VALENCIA, Spain &

After four races, the America's Cup has rarely been this close.




Simple tactics saw Swiss boat Alinghi beat Emirates Team New Zealand by 30 seconds Wednesday to take the fourth race and even the best-of-nine series at 2-2.




The last time an America's Cup series was this tight, John Bertrand skippered Australia II past Dennis Connor's Liberty on the final lap for an improbable 4-3 series win in 1983.




It was the first time the Auld Mug, sport's oldest international trophy, left the United States since schooner America &

for which the competition is named &

won the inaugural race 132 years earlier.




The excitement has rubbed off on the competitors in a matchup that's turned into a playground scrap.




"This is tough school here, these guys are good," Alinghi skipper Brad Butterworth said. "This is a great regatta, these are the two best teams in the game and it doesn't get any better than this.




"It's going to be very close to the end, and every day we have a win it's a great day for us."




With five of the six America's Cups since Australia II's win clean sweeps and the loser in only two of the previous 25 managing to secure two wins, Alinghi and New Zealand are turning it on.




In the Louis Vuitton Cup challengers' series, the team that got out in front stayed in front and the result were races with little drama, including a 5-0 sweep by the Kiwis over Italian boat Luna Rossa.




After the New Zealand team's improbable third-flight win &

it gave up a huge lead before winning it back on the final lap &

a series that was supposed to be a walkover for Alinghi is turning out to be close.

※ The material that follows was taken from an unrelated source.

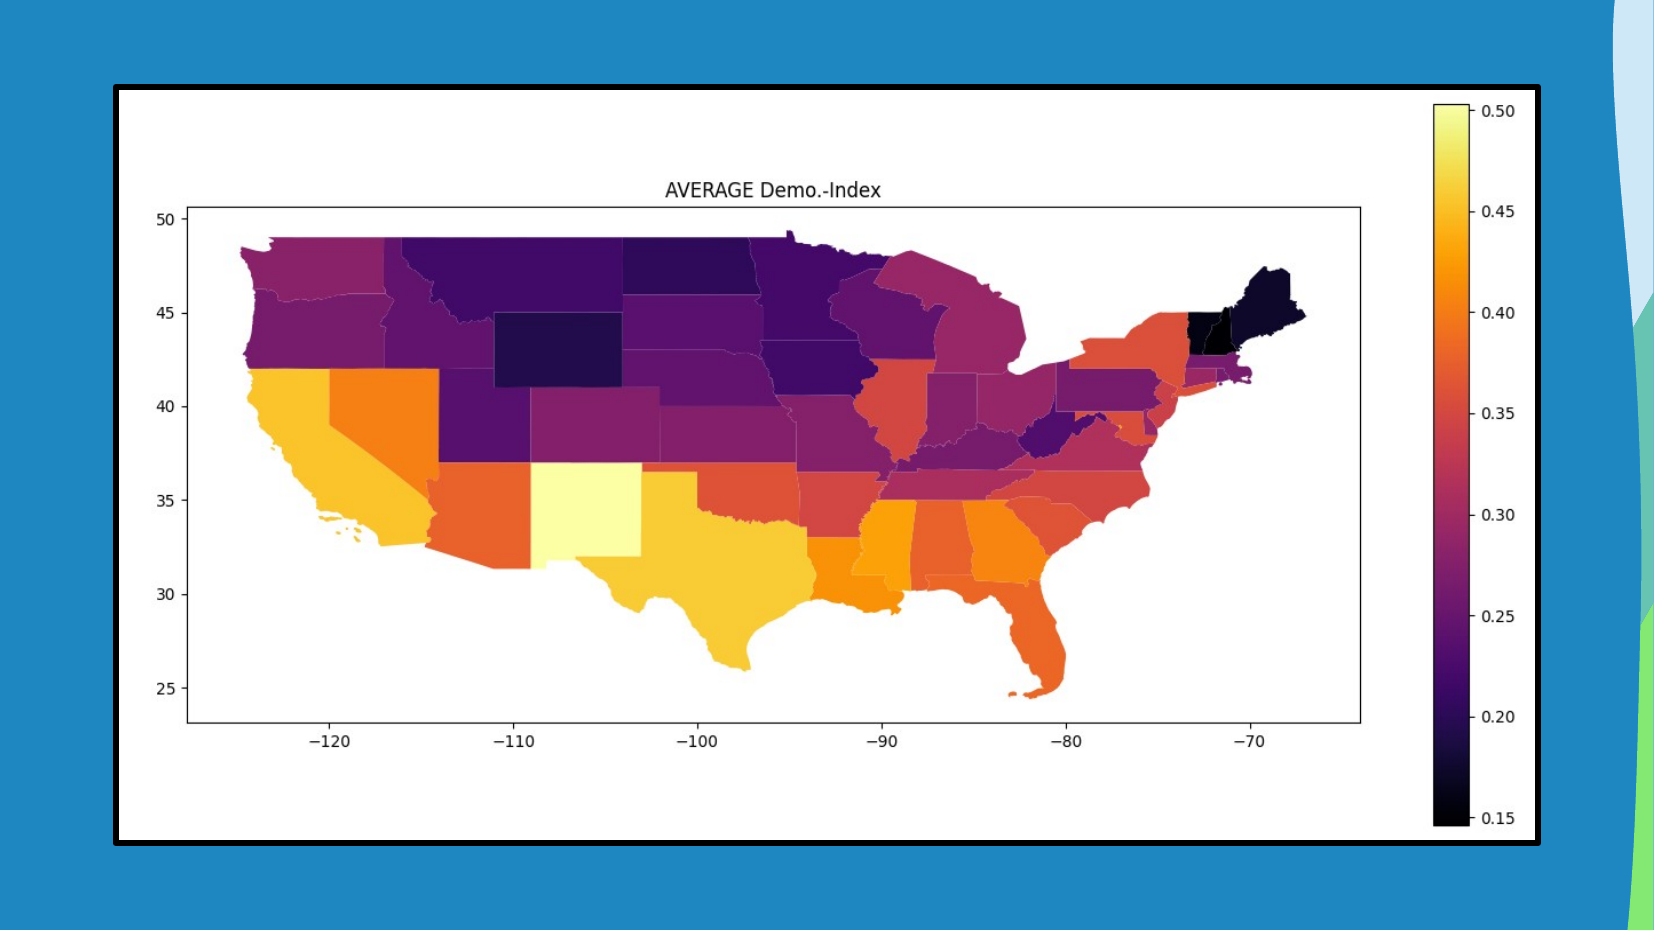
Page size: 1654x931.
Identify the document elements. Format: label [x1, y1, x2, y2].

picture [118, 90, 1535, 841]
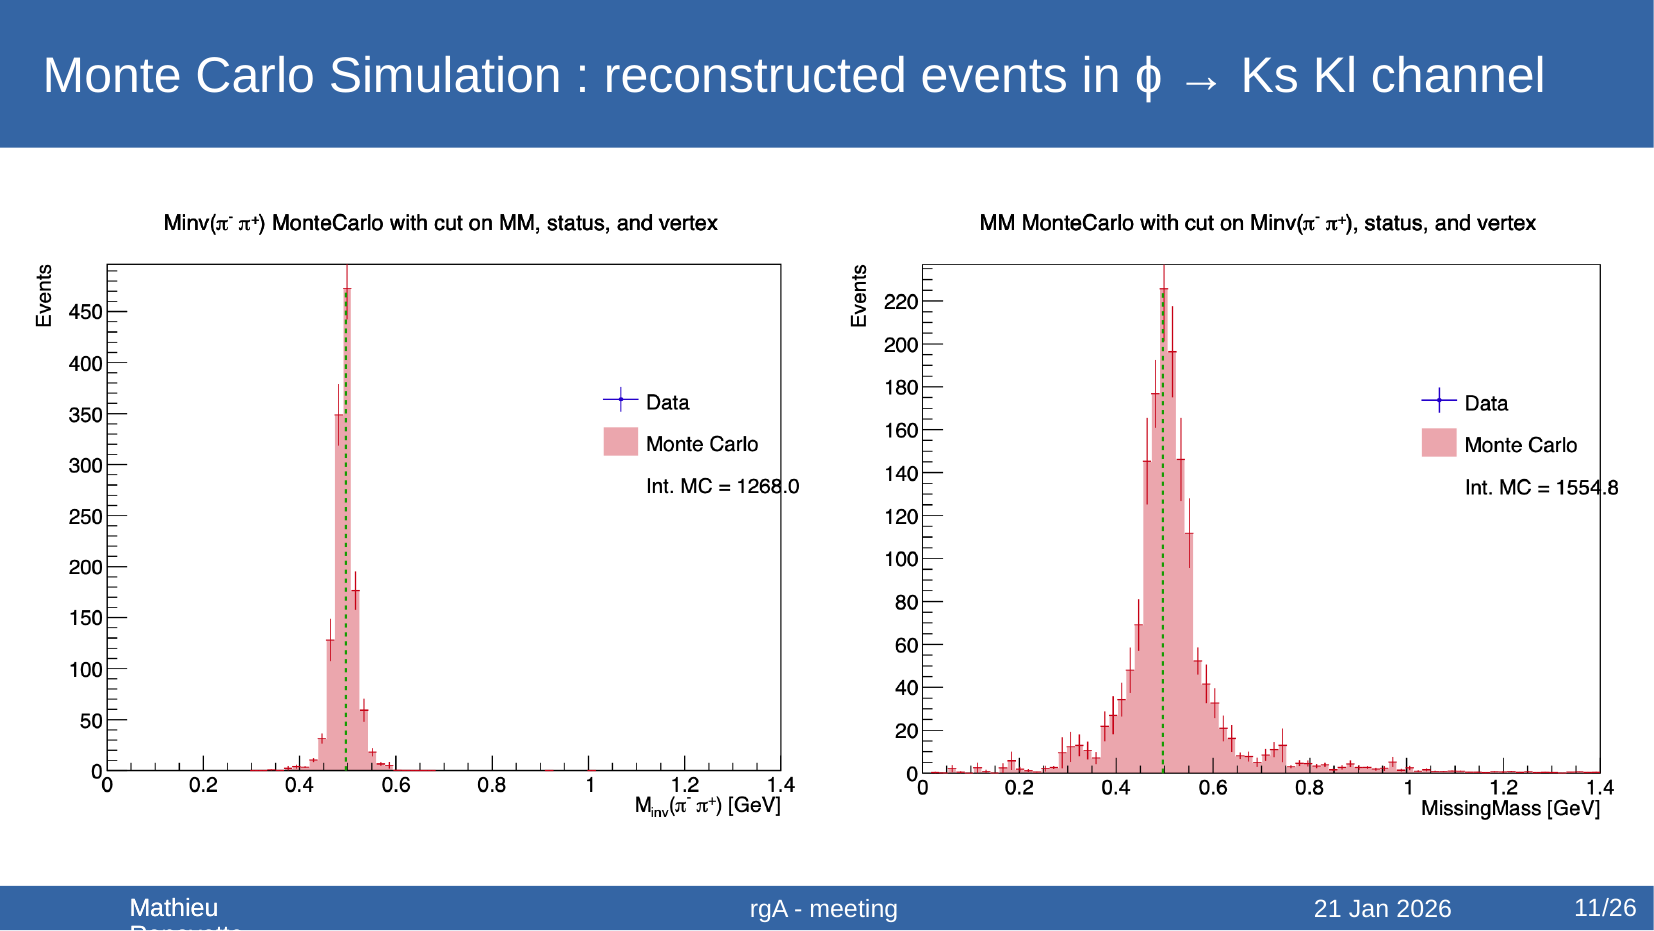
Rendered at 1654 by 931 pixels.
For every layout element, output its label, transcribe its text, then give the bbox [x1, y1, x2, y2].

"What we have learned so far is that there is very little difference (between the teams)," Kiwi helmsman Dean Barker said. "I think we are still sizing each other up and it is purely coming down to which team sails better on the day."




Alinghi got back to basics and relied on traditional tactics to pin down the Kiwis and control the race in the fourth flight, but the contest was close from the start with little separating the two boats.




"The important thing is that we never lost our morale ... both the team and the boat is going well," Alinghi owner Ernesto Bertarelli said.




After hours of deliberation on today's rest day, a jury dismissed a protest lodged by the Kiwis over Alinghi's victory on Wednesday.




Alinghi crew member Pieter van Nieuwenhuyzen went up a mast to aid the release of the mainsail after the race committee boarded the boat for a measurement at the conclusion of the race. Rules state that the mainsail can only be released unaided from the deck.




Winds are expected to stabilize for the start of the fifth flight Friday after the past two races were subject to shifts and soft breezes.